Washington at Dallas. The easy money says Dallas wins this game by two touchdowns, but NFC East games are never as easy as they seem. I can actually see the Redskins winning this game on a Campbell to Santana Moss bomb. Thank God we don't pick with the spread, because Washington would be tempting. I can't quite pull the trigger against Dallas yet, though, because their running game makes it hard for Tony Romo to make the offense predictable. I still have a couple of questions about them -- namely: Is it too early to start calling Tony Romo "Mr. September.' If he chokes again late this year, that's what Dallas fans will be calling him. That, or Mr. Jessica Simpson. Or, maybe, just A__Hole. That's possible, too.
Teska's Take: If this was a battle of those yellow Redskins jerseys with the retro logo and the Dallas jersey from the Troy Aikman concussion days with the weird star thing on the shoulder, the voting would probbly go the other way. However, the Cowboys fixed that uniform problem and they win this one with a slight dge. Maybe I'm suiting up Jessica simpson and including her in the voting, but she talks smack every week as if she's suited up, so I think that's allowed.
Philadelphia at Chicago. Chicago is one of the few teams that can really step up and hit teams in the mouth. I'm still having trouble figuring out which defensive team is going to show up, though -- sometimes, the Bears' defense just doesn't look as dominating as it should. As for the Eagles, you know which defense is showing up - the Jim Johnson "I'm Blitzing On Every Play Like I'm Playing Madden' defense. Kyle Orton spends most of the second half of this game looking out of his earhole with an embarassing brown splotch on his backside as the Eagles win easily.
Sir Cumference's Take: I'm not at all sold on the Kyle Orton Experience, and the Eagles' defense is very, very good. I don't see the Bears moving the ball at all, and even if they get a special teams TD ou of Hester, it won't be enough to beat Philly.
Baltimore at Pittsburgh. I'm a lot less convinced that Pittsburgh wins this game now than I was two weeks ago. Ben Roethlisberger is banged up, Willie Parker's out with a knee injury and I'm not sold on an offense whose best game came against Houston.

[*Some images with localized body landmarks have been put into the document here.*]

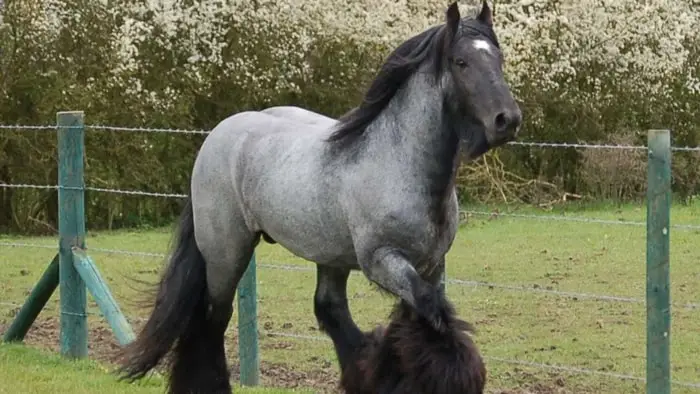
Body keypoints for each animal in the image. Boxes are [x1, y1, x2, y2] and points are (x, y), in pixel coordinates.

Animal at [120, 1, 520, 392]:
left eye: (498, 59)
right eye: (461, 62)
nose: (508, 120)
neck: (398, 161)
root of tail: (218, 134)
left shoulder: (430, 265)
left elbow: (423, 319)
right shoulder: (382, 260)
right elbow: (432, 312)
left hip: (328, 252)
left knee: (328, 308)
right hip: (226, 251)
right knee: (212, 318)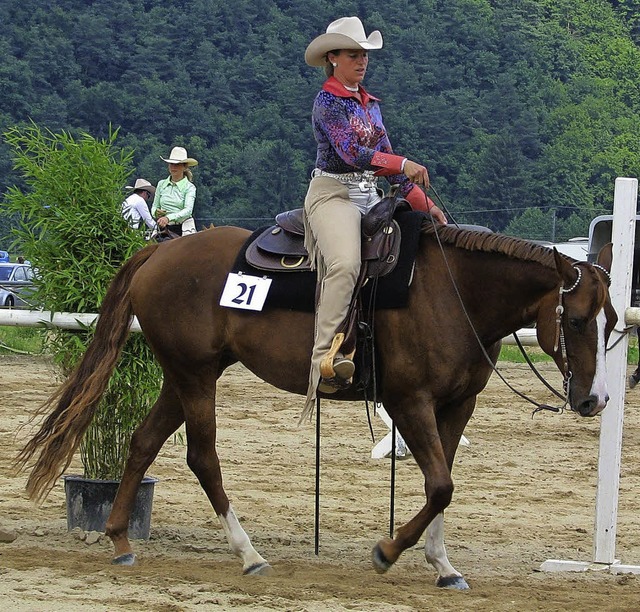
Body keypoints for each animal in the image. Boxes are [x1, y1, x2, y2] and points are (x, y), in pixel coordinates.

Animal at [18, 221, 616, 588]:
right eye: (576, 319)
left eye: (613, 322)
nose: (593, 399)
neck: (453, 292)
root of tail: (161, 250)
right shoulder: (409, 401)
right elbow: (441, 485)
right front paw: (387, 553)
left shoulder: (457, 405)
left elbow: (441, 485)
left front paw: (443, 566)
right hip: (194, 376)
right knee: (202, 458)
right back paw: (249, 554)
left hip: (185, 375)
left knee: (143, 441)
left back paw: (120, 538)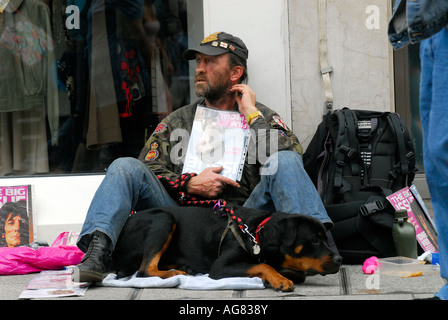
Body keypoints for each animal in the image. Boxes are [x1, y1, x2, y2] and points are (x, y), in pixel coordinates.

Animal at [113, 206, 344, 292]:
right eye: (315, 241)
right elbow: (263, 266)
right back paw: (173, 273)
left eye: (324, 239)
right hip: (164, 218)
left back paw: (184, 267)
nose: (340, 259)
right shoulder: (221, 266)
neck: (257, 235)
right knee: (144, 269)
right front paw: (279, 279)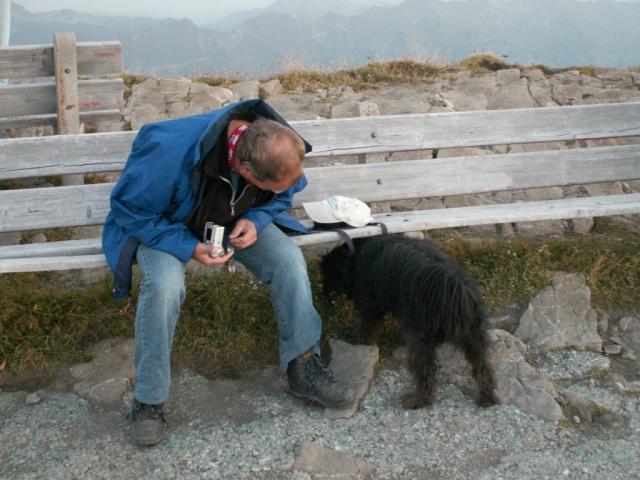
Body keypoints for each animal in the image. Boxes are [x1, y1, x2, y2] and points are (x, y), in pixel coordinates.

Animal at [320, 234, 500, 406]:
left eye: (328, 275)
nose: (324, 294)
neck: (357, 254)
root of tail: (456, 290)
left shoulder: (371, 303)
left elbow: (368, 325)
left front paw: (359, 340)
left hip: (419, 336)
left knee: (426, 369)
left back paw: (419, 399)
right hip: (474, 336)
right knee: (483, 365)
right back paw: (487, 396)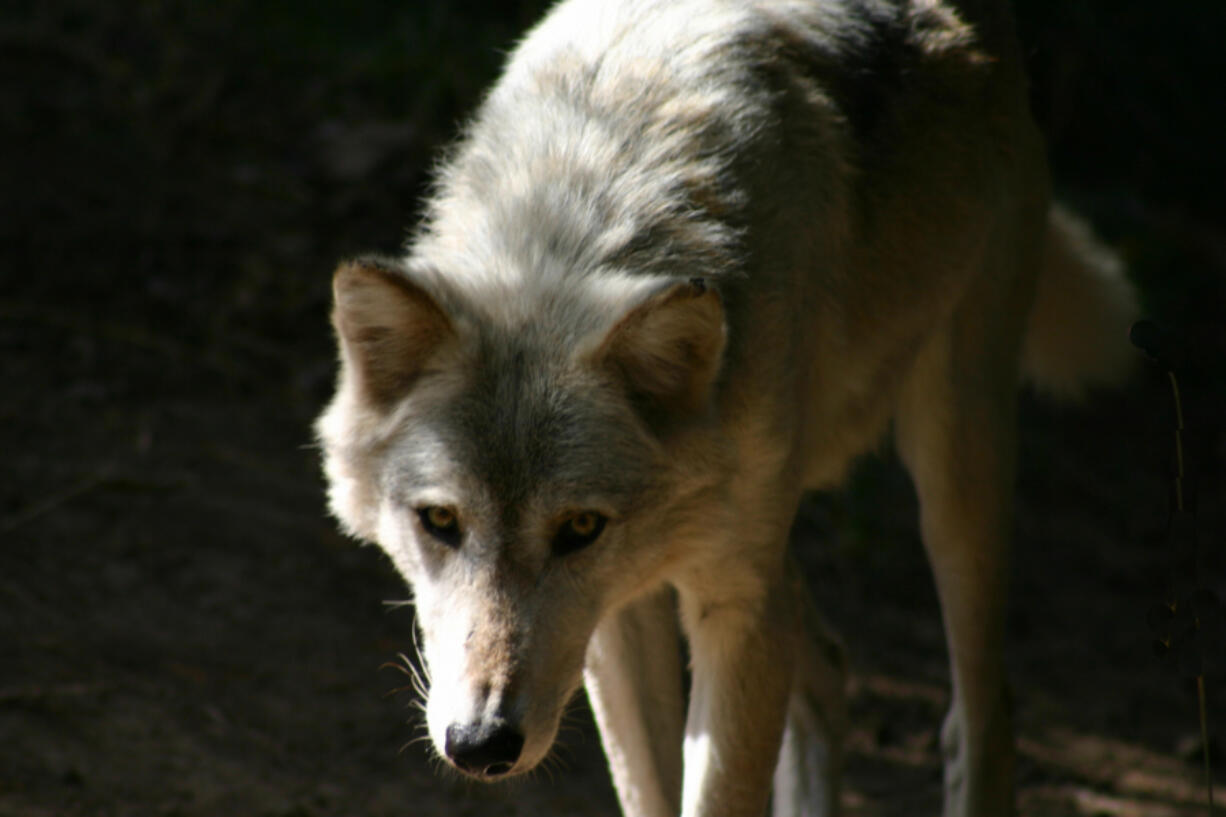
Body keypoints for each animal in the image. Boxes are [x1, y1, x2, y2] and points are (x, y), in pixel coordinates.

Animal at [316, 1, 1137, 814]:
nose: (482, 743)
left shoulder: (736, 608)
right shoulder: (625, 619)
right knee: (832, 667)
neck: (588, 209)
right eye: (440, 521)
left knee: (979, 720)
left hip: (951, 465)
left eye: (579, 529)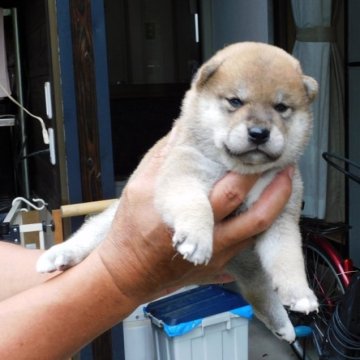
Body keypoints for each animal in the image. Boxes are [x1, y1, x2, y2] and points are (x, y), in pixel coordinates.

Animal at [36, 43, 318, 344]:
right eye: (235, 101)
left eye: (281, 107)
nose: (259, 133)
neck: (242, 170)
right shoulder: (182, 176)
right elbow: (196, 205)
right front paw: (197, 237)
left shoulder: (281, 216)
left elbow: (288, 257)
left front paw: (300, 293)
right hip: (107, 224)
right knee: (88, 238)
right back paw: (59, 256)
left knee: (258, 290)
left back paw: (282, 325)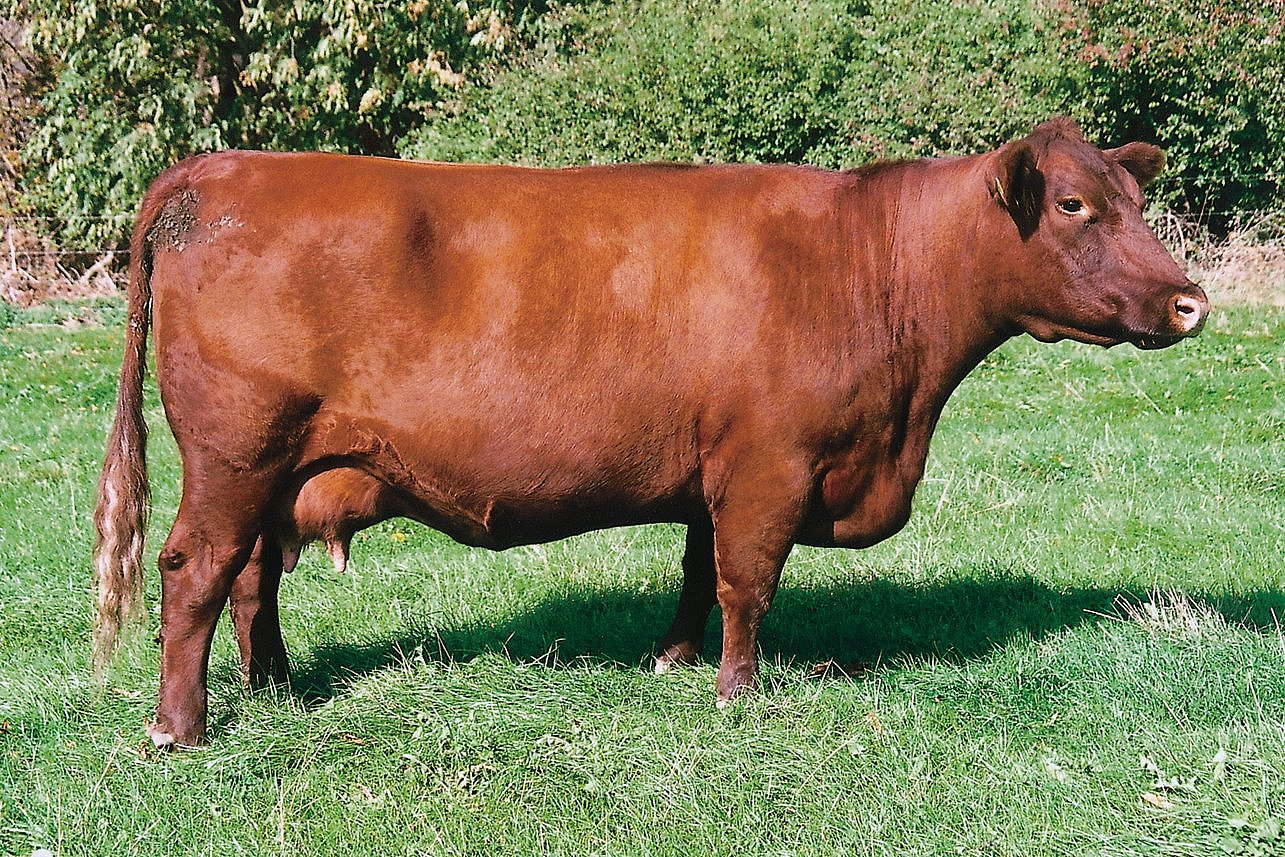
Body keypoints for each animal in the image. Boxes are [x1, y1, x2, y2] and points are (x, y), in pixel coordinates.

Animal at [95, 117, 1207, 745]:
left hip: (275, 466)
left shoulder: (714, 466)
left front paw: (672, 658)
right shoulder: (770, 463)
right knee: (196, 569)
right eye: (1074, 204)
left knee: (252, 576)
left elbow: (695, 567)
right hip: (235, 451)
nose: (1189, 301)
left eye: (1133, 197)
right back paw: (181, 726)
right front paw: (736, 692)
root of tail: (214, 170)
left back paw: (274, 684)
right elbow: (747, 581)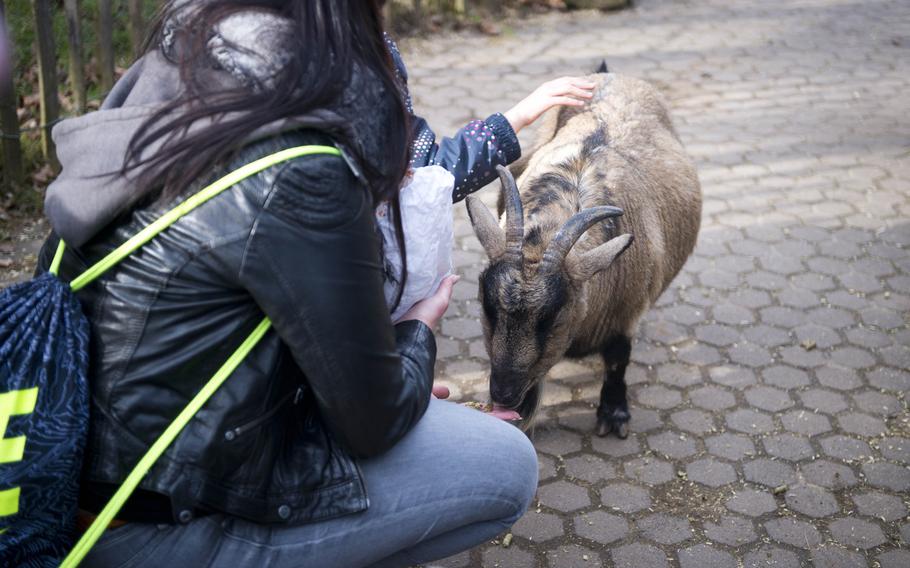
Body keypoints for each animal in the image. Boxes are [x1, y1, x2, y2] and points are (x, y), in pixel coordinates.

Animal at [466, 70, 700, 434]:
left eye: (549, 320)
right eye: (488, 308)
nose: (503, 394)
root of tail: (608, 73)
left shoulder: (626, 312)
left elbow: (618, 358)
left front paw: (614, 414)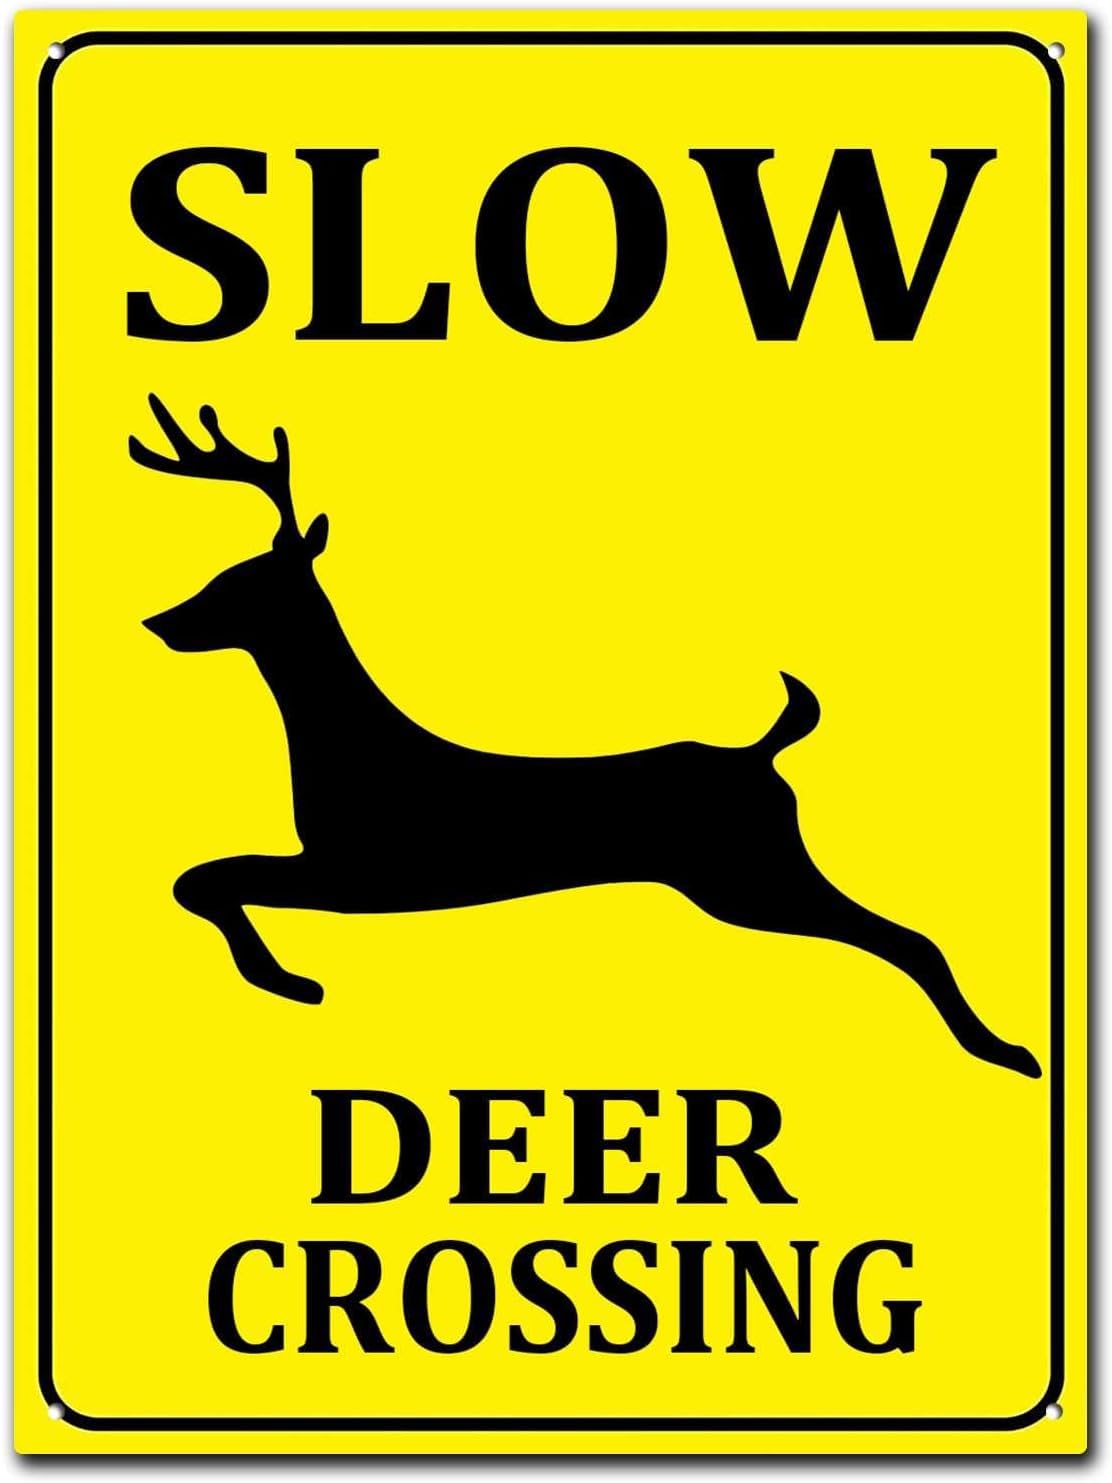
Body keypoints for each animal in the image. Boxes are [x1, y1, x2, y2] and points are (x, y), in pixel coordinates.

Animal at [131, 395, 1040, 1079]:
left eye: (236, 582)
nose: (160, 622)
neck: (349, 747)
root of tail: (762, 751)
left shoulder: (366, 871)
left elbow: (203, 878)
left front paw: (289, 980)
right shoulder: (350, 872)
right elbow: (202, 877)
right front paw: (287, 978)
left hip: (755, 874)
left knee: (911, 937)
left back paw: (1005, 1051)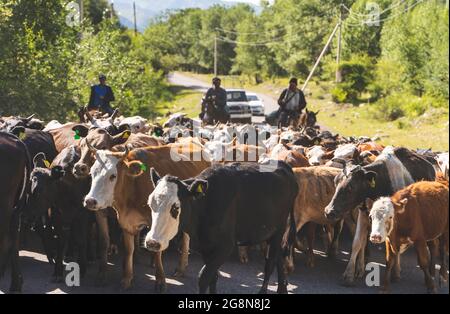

If Byron Leftwich is playing in the second half of this game, well, you can probably kiss the Steelers goodbye for the rest of the season, and the Buddha Bellies fantasy season along with it. But, I'm banking on the Steelers offensive line to keep Roethlisberger upright on Monday so he can take off, probably helmetless, on his motorcycle after the game. I feel really, really secure about my fantasy quarterbacking situation right about now. I think Pittsburgh wins on Monday night, and Tony Kornheiser sets the new record for most times calling Roethlisberger by his first name only at 375. Top that, Phil Simms!
Sir Cumference's Take: Baltimore's just not that good -- home wins over Cincy & Cleveland are hardly impressive -- and the Steelers are going to be looking to knock some heads around after what Philly did to them last week. Joe Flacco finally gets to face a real NFL defense, and it probably won't be pretty.